[Extracted page text data]

========================================

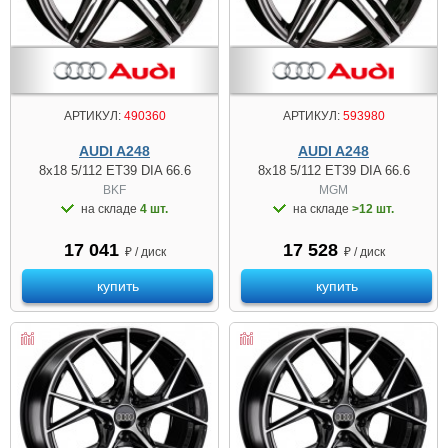
АРТИКУЛ:
490360
АРТИКУЛ:
593980
AUDI A248
AUDI A248
8x18 5/112 ET39 DIA 66.6
8x18 5/112 ET39 DIA 66.6
BKF
MGM
на складе
4 шт.
на складе
>12 шт.
17 041
17 528
₽ / диск
₽ / диск
купить
купить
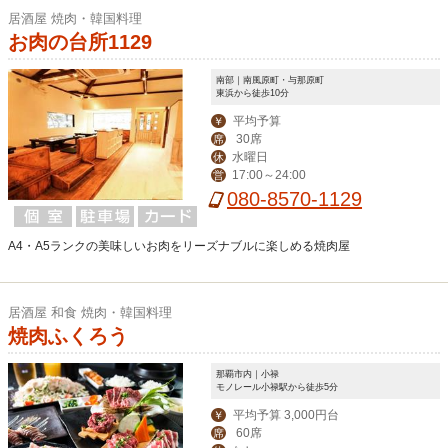
居酒屋 焼肉・韓国料理
お肉の台所1129
南部｜南風原町・与那原町
東浜から徒歩10分
平均予算
￥
30席
席
水曜日
休
17:00～24:00
営
080-8570-1129
A4・A5ランクの美味しいお肉をリーズナブルに楽しめる焼肉屋
居酒屋 和食 焼肉・韓国料理
焼肉ふくろう
那覇市内｜小禄
モノレール小禄駅から徒歩5分
平均予算 3,000円台
￥
60席
席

========================================

#### Exercise aim
Switch every "купить" in the rows above to "заказать" and write out all the text again with nothing else changed. Leave out the pictures.

#### Worked solution
АРТИКУЛ:
490360
АРТИКУЛ:
593980
AUDI A248
AUDI A248
8x18 5/112 ET39 DIA 66.6
8x18 5/112 ET39 DIA 66.6
BKF
MGM
на складе
4 шт.
на складе
>12 шт.
17 041
17 528
₽ / диск
₽ / диск
заказать
заказать
居酒屋 焼肉・韓国料理
お肉の台所1129
南部｜南風原町・与那原町
東浜から徒歩10分
平均予算
￥
30席
席
水曜日
休
17:00～24:00
営
080-8570-1129
A4・A5ランクの美味しいお肉をリーズナブルに楽しめる焼肉屋
居酒屋 和食 焼肉・韓国料理
焼肉ふくろう
那覇市内｜小禄
モノレール小禄駅から徒歩5分
平均予算 3,000円台
￥
60席
席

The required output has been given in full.